# New Predator Magazine



## SWAMPBUCK10PT (Apr 5, 2010)

*Received Free a Fur & Fang Predator Magazine yesterday--Its New--Liked the articles-----Thanks to APC for the Mag*


----------



## pokeyjeeper (Sep 5, 2013)

Yeah I got one too but didn't have a chance to look at it yet thank you apc


----------



## prairiewolf (Feb 19, 2012)

I didnt get one !! lol


----------



## youngdon (Mar 10, 2010)

I got a Predator Xtreme......


----------



## SWAMPBUCK10PT (Apr 5, 2010)

*I also got the PX but that was a few weeks ago now they sent out Fur and Fang----first addition --looks like it will be a good magazine*


----------



## Mo Mo (Sep 16, 2016)

Where can I get a copy?


----------



## Bigdrowdy1 (Jan 29, 2010)

Got my Fur and Fang Monday so far I like it. Probably gonna subscribe to it. Have a scrip for Predator X.


----------



## 220swift (Mar 2, 2011)

http://furandfangs.com/


----------



## Bigdrowdy1 (Jan 29, 2010)

Hell I liked this mag so much I pulled the trigger on a years scrip for .99 the first year. Good mag with good reads.

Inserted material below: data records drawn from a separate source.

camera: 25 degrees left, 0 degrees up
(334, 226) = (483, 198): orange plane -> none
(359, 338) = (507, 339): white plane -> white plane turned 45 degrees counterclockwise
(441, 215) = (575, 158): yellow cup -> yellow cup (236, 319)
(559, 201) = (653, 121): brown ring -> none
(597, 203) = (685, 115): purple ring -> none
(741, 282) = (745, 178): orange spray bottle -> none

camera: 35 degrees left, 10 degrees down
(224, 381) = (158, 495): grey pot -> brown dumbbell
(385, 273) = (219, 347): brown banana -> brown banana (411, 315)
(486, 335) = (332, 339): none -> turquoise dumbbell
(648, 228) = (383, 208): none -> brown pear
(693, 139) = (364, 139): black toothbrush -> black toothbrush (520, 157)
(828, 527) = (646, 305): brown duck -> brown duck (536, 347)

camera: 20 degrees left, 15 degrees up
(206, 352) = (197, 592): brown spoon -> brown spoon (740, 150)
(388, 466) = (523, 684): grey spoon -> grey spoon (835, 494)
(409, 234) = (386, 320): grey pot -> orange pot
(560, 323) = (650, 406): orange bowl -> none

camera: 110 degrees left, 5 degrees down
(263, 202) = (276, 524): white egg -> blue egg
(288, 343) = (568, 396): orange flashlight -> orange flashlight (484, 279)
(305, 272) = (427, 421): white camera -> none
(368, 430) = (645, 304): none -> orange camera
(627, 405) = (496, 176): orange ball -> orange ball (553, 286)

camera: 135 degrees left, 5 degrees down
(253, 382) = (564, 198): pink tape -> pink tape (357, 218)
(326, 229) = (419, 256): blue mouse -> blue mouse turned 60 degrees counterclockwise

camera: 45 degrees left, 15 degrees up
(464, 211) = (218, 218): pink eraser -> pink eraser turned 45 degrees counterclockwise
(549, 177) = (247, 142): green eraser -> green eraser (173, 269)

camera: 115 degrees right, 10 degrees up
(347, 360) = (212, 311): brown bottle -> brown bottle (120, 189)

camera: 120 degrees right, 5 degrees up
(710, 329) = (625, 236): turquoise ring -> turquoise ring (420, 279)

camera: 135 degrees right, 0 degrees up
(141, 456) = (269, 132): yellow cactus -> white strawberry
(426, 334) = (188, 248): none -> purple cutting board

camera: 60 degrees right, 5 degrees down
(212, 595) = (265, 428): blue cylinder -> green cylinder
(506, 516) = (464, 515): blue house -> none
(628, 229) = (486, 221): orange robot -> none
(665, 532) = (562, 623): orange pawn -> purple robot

Not an over aboundent amout of advertising to start with.


----------



## 220swift (Mar 2, 2011)

I'll probably do the same thing tonight, I just don't like the "automatic renewal"...............


----------



## Bigdrowdy1 (Jan 29, 2010)

I don't care for the automatic renewal but hell i can forget for a couple years and still come out ahead!!. If I dont like it I will durn sure cancel it after the first year if the advertising gets stupid or it falls short of my expectations.


----------



## 220swift (Mar 2, 2011)

Same here.............


----------